| Supplied passage |
━━━━━━━━━━━━━━━━

SECURITIES AND EXCHANGE COMMISSION

WASHINGTON, DC 20549

 

 

FORM 8-K

 

 

CURRENT REPORT

Pursuant to Section 13 or 15(d) of the

Securities Exchange Act of 1934

Date of report (Date of earliest event reported): July 30, 2008

 

 

SILVER STATE BANCORP

(Exact name of Registrant as Specified in Charter)

 

 

 

Nevada   001-33592   88-0456212

(State or Other Jurisdiction

of Incorporation)

  (Commission File Number)  

(IRS Employer

Identification No.)

170 SOUTH GREEN VALLEY PARKWAY, HENDERSON, NEVADA 89012

(Address of Principal Executive Offices, including zip code)

Registrant’s telephone number, including area code: (702) 433-8300

NOT APPLICABLE

(Former name or former address, if changed since last report)

 

 

Check the appropriate box below if the Form 8-K filing is intended to simultaneously satisfy the filing obligation of the registrant under any of the following provisions:

 

¨ Written communications pursuant to Rule 425 under the Securities Act (17 CFR 230.425)

 

¨ Soliciting material pursuant to Rule 14a-12 under the Exchange Act (17 CFR 240.14a-12)

 

¨ Pre-commencement communications pursuant to Rule 14d-2(b) under the Exchange Act (17 CFR 240.14d-2(b))

 

¨ Pre-commencement communications pursuant to Rule 13e-4(c) under the Exchange Act (17 CFR 240.13e-4(c))

 

 

 


ITEM 2.02. Results of Operations and Financial Condition.

(a) On August 1, 2008, Silver State Bancorp (“Company”) issued its earnings press release for the second quarter ended June 30, 2008. A copy of the earnings press release is attached hereto as Exhibit 99.1 and is incorporated herein by reference in its entirety.

 

ITEM 5.02. Departure of Directors or Certain Officers; Election of Directors; Appointment of Certain Officers; Compensatory Arrangements of Certain Officers.

(b), (c) On August 1, 2008, Silver State Bancorp issued a press release announcing the resignation of Corey L. Johnson as President and Chief Executive Officer of the Company and as Chief Executive Officer of Silver State Bank, the Company’s wholly-owned bank subsidiary, effective July 31, 2008. The Company also announced the resignation of Silver State Bancorp’s and Silver State Bank’s Chairman of the Board, Bryan S. Norby, effective July 30, 2008.

The Board of Directors of the Company and of Silver State Bank have appointed Phillip C. Peckman as Chairman of the Board, subject to regulatory approval.

The Company has also named Michael J. Thorell, age 42, as acting Chief Executive Officer and President of the Company and acting Chief Executive Officer of the Bank, subject to regulatory approval. Mr. Thorell had been appointed as Chief Lending Officer and Chief Credit Administration Officer of Silver State Bank in May, 2008. From March, 2008 until April, 2008, Mr. Thorell served as President of the Company’s Arizona region. From January, 2003 until March, 2008, Mr. Thorell had served as the President, Chief Executive Officer and Chairman of the Board of Choice Bank, the Company’s Arizona chartered bank subsidiary. In that capacity, Mr. Thorell oversaw daily operations of all functions throughout the bank and was responsible for all financial reporting, retail banking, human resources duties, lending decisions, marketing, public relations, and establishing non-conforming funding sources. Effective April 1, 2008, Choice Bank merged into Silver State Bank, with the combined bank operating as Silver State Bank.

━━━━━━━━━━━━━━━━

| Data provided |
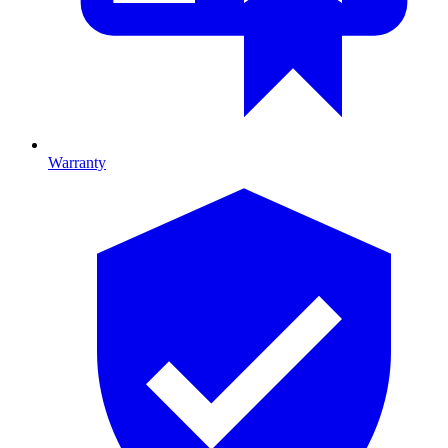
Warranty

━━━━━━━━━━━━━━━━

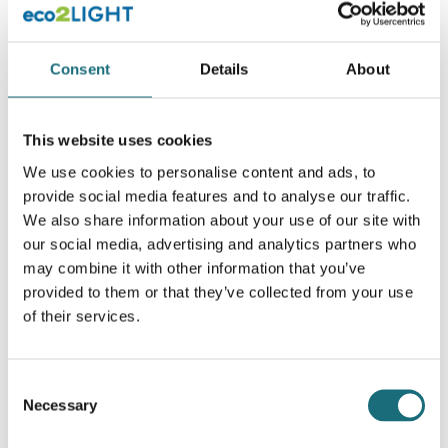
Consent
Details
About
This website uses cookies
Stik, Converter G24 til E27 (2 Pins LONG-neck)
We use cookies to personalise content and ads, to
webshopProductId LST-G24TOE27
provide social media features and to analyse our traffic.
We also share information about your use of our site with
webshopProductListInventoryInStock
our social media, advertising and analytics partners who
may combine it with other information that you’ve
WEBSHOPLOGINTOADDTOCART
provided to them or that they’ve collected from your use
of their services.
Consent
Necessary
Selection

━━━━━━━━━━━━━━━━

| What to produce |
In the Silver State Bancorp filing, on what date did Choice Bank's merger into Silver State Bank take effect? The items were drawn from a different source than the Silver State Bancorp filing.

| Result |
April 1, 2008.